For AML compliance teams, the fines highlight a common challenge. Many firms have policies, templates and procedures on paper. The problem arises when those controls are not consistently followed across the business. 

The SRA has repeatedly stated that having a process is not enough. Firms must be able to demonstrate that fee earners are completing risk assessments correctly, documenting their decisions and applying appropriate levels of due diligence based on the risks identified. This is often where manual processes begin to break down.  

Risk assessments are missed. Reviews become overdue. Source of funds checks are inconsistently recorded. Documentation sits in different systems. When an SRA inspection arrives, firms can struggle to evidence compliance even when work has been undertaken.  

The growing case for AML automation 

As enforcement action continues, many legal practices are reassessing how they manage AML obligations across the client lifecycle. Technology cannot replace professional judgement, but it can help firms build consistency into processes that are otherwise vulnerable to human error.  

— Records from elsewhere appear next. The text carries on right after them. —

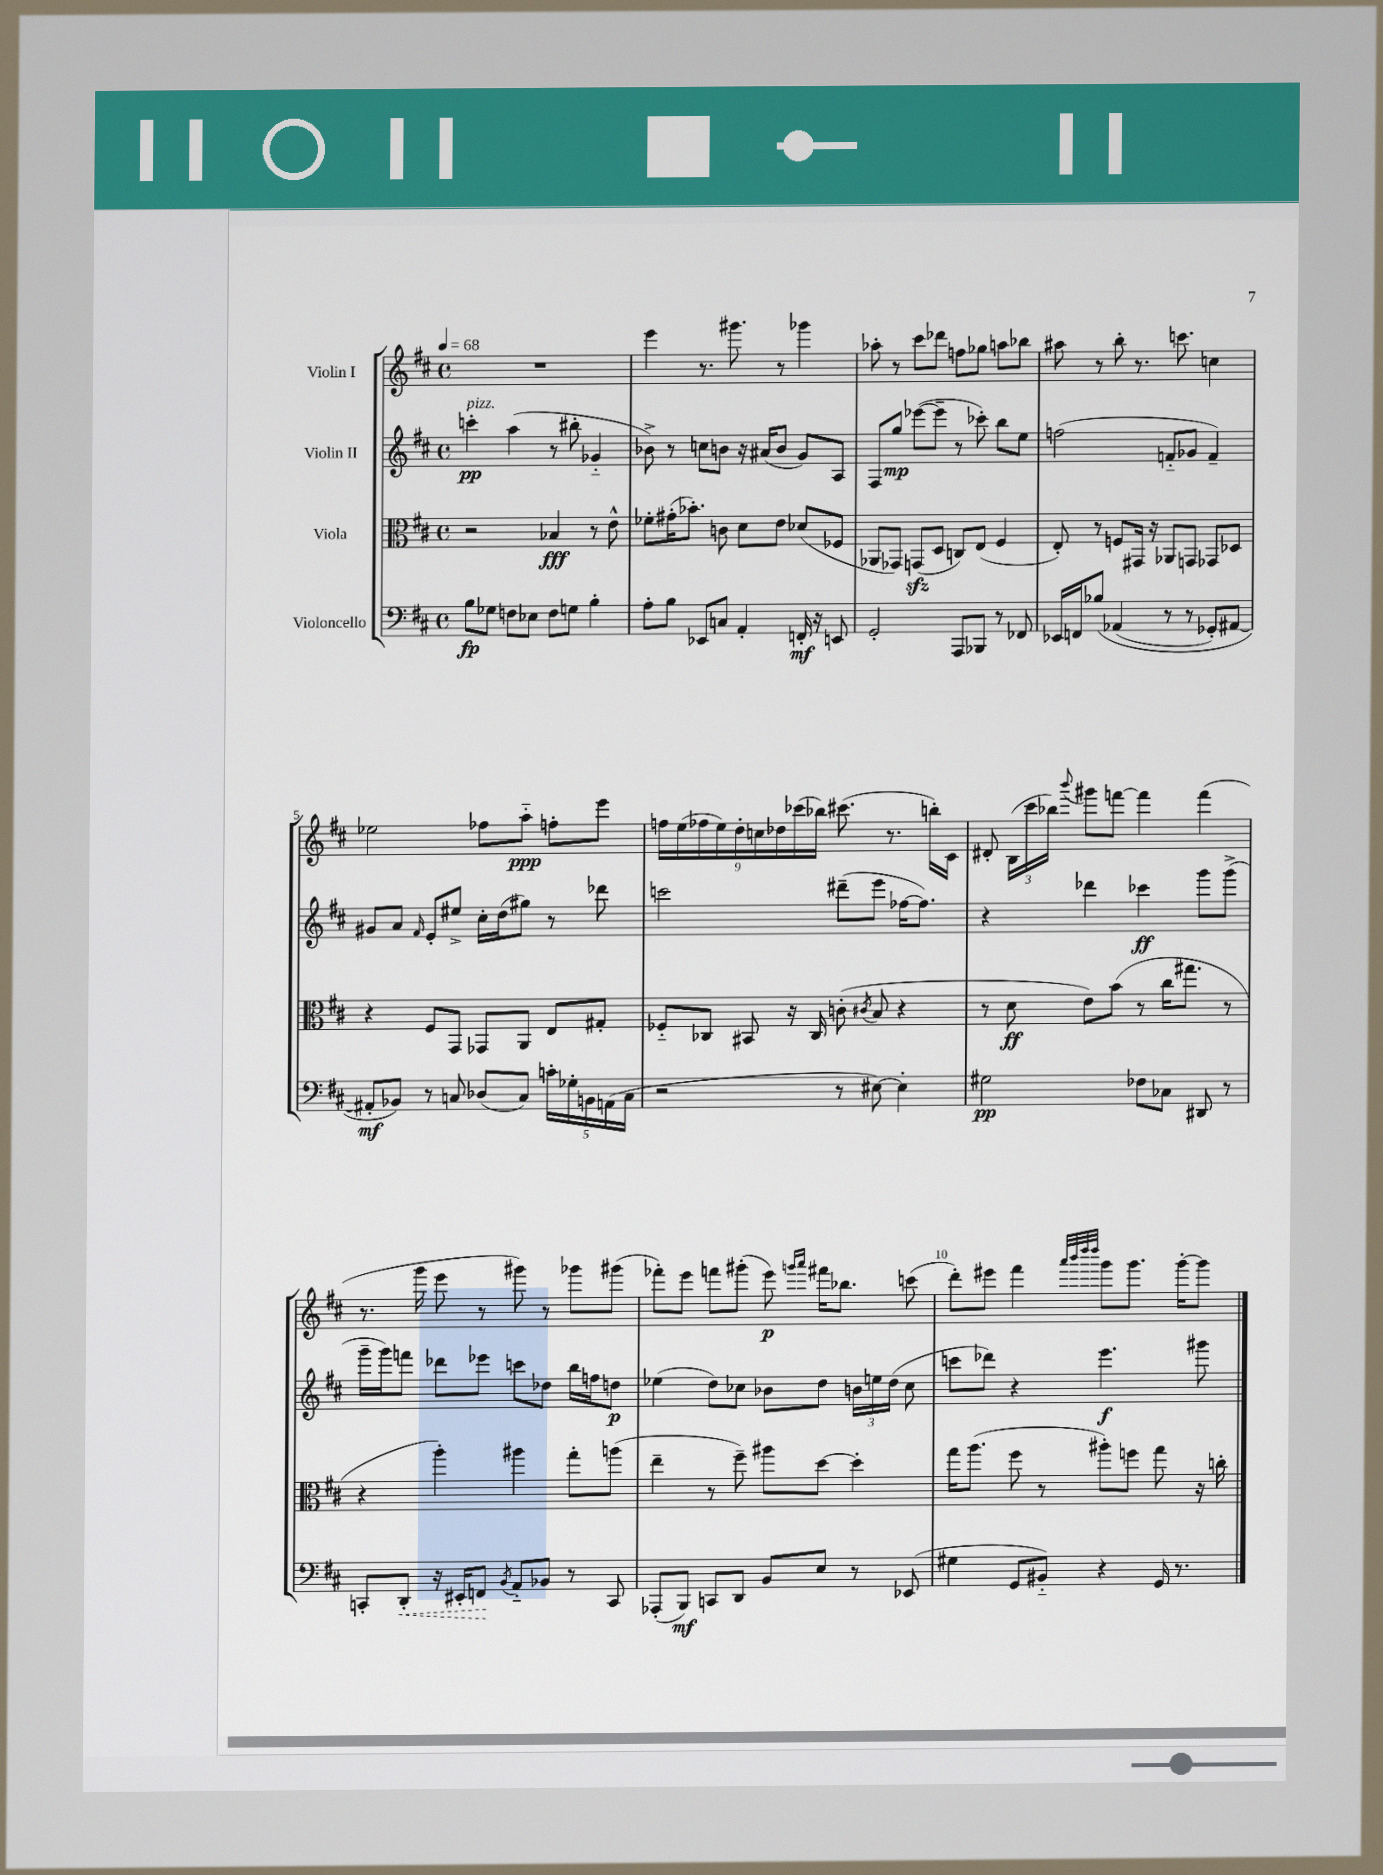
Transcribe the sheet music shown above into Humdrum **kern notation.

**kern	**kern	**kern	**kern
*staff4	*staff3	*staff2	*staff1
*clefF4	*clefC3	*clefG2	*clefG2
*k[f#c#]	*k[f#c#]	*k[f#c#]	*k[f#c#]
*M4/4	*M4/4	*M4/4	*M4/4
*met(c)	*met(c)	*met(c)	*met(c)
*MM68	*MM68	*MM68	*MM68
8B	2r	4ccc'	1r
8G-	.	.	.
8F	.	(4aa	.
8E-	.	.	.
8F	4B-	8r	.
8G	.	8bb#'	.
4B'	8r	4g-'~	.
.	8e^^	.	.
=	=	=	=
8A'	8f-'	8b-^)	4eee
8B	(16g#'	8r	.
.	8.b-')	.	.
8EE-	.	8cc	8.r
8C	8c	8b	.
.	.	.	8.ggg#
4AA'	8d	16r	.
.	.	(16a#	.
.	8e	8b	8r
16FF'	(8d-	8g)	4ggg-
16r	.	.	.
8EE	8F-	8A	.
=	=	=	=
2GG'	8AA-	8F#	8aa-'
.	8GG-)	8gg	8r
.	(8GG	([8eee-	8ccc#
.	8D	8eee-~]	8ddd-
8AAA	8C)	8r	8ff
8BBB-	(8E	8ccc-')	8gg-
8r	4F#	8bb	8aa
8FF-	.	8ee	8bb-
=	=	=	=
16EE-	8E')	(2ff	8aa#
16FF	.	.	.
&(8B-	8r	.	8r
(4AA-	8F	.	8bb'
.	16GG#	.	8.r
.	16r	.	.
8r	8AA-	8f'~	.
.	.	.	8.ccc
8r	8GG	8g-	.
8GG-')	8GG-	4f~)	4cc
[8AA#	8D-	.	.
=	=	=	=
8AA#']	4r	8g#	2ee-
8BB-&)	.	8a	.
.	.	16qqf#	.
8r	8F#	8e'	.
8C	8GG	8ee#^	.
(8D-	8GG-	16cc#'	8ff-
.	.	(16dd	.
8C)	8AA	8gg#)	8aa'~
20c'	8E	8r	8ff'
20G-'	.	.	.
20BB	.	.	.
.	8G#'	8ddd-	8eee
(20AA	.	.	.
20C	.	.	.
=	=	=	=
2r	8F-'~	2ccc	18ff
.	.	.	(18ee
.	.	.	18ff-
.	8C-	.	.
.	.	.	18ee)
.	.	.	18dd'
.	8BB#	.	.
.	.	.	18cc
.	.	.	18dd-
.	16r	.	.
.	.	.	(18ccc-
.	16C-	.	.
.	.	.	18bb-)
8r	(8c'	(8ddd#~	(8.ccc#
.	8qc#	.	.
[8E#)	8B	8eee	.
.	.	.	8.r
4E#']	4r	[16ff-	.
.	.	8.ff-])	.
.	.	.	16bb')
.	.	.	16c#
=	=	=	=
2G#	8r	4r	8d#'
.	8d	.	(24B
.	.	.	24ccc#
.	.	.	24bb-)
.	.	.	8qqbbb
.	8e)	4ddd-	8ggg#
.	(8b	.	[8fff
8F-	8r	4ccc-	4fff]
8C-	16cc#	.	.
.	8.gg#	.	.
8DD#	.	8ggg	(4fff
8r	8r	(8ggg^	.
=	=	=	=
8CC'	4r	16ggg~	8.r
.	.	16ggg)	.
8DD'	.	8fff	.
.	.	.	16ggg
16r	4aa')	8ddd-	8eee
16EE#'	.	.	.
8FF	.	8eee-	8r
8qBB	.	.	.
8AA'~	4aa#	8ccc	8ggg#)
8BB-	.	8dd-	8r
8r	8gg'	16bb	8ggg-
.	.	16ff	.
8CC	(8aa	8dd	(8ggg#
=	=	=	=
(8AAA-'	4ee~	(4ee-	8fff-')
8BBB)	.	.	8eee
8CC	8r	8dd)	8fff
8DD	8ff#~)	8cc-	(8ggg#'
8BB	8aa#	8b-	8eee)
.	.	.	16qqggg
.	.	.	16qqaaa
8E	[8dd	8dd	16fff#
.	.	.	8.bb-
8r	4dd']	24b	.
.	.	24ee	.
.	.	(24dd	.
(8EE-	.	8cc-	(8ccc
=	=	=	=
4G#	16gg	8ccc	8ddd')
.	(8.aa	.	.
.	.	8ddd-)	8eee#
8GG	8ff#	4r	4fff#
8BB#'~)	8r	.	.
.	.	.	32qqaaa
.	.	.	32qqbbb
.	.	.	32qqdddd
.	.	.	32qqdddd
4r	8aa#')	4.eee	8ggg
.	8ff	.	8.ggg
16GG	8gg	.	.
8.r	.	.	[16ggg'
.	16r	8ggg#	8ggg]
.	16cc'	.	.
==	==	==	==
*-	*-	*-	*-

Automated workflows can prompt fee earners to complete mandatory risk assessments, flag high-risk matters requiring enhanced due diligence, maintain audit trails and support ongoing monitoring obligations. They can also provide compliance teams with oversight that is difficult to achieve through spreadsheets and disconnected systems.  

When regulators ask for evidence, firms need to be able to demonstrate not only that assessments were completed, but also why decisions were made and how risks were managed throughout the matter.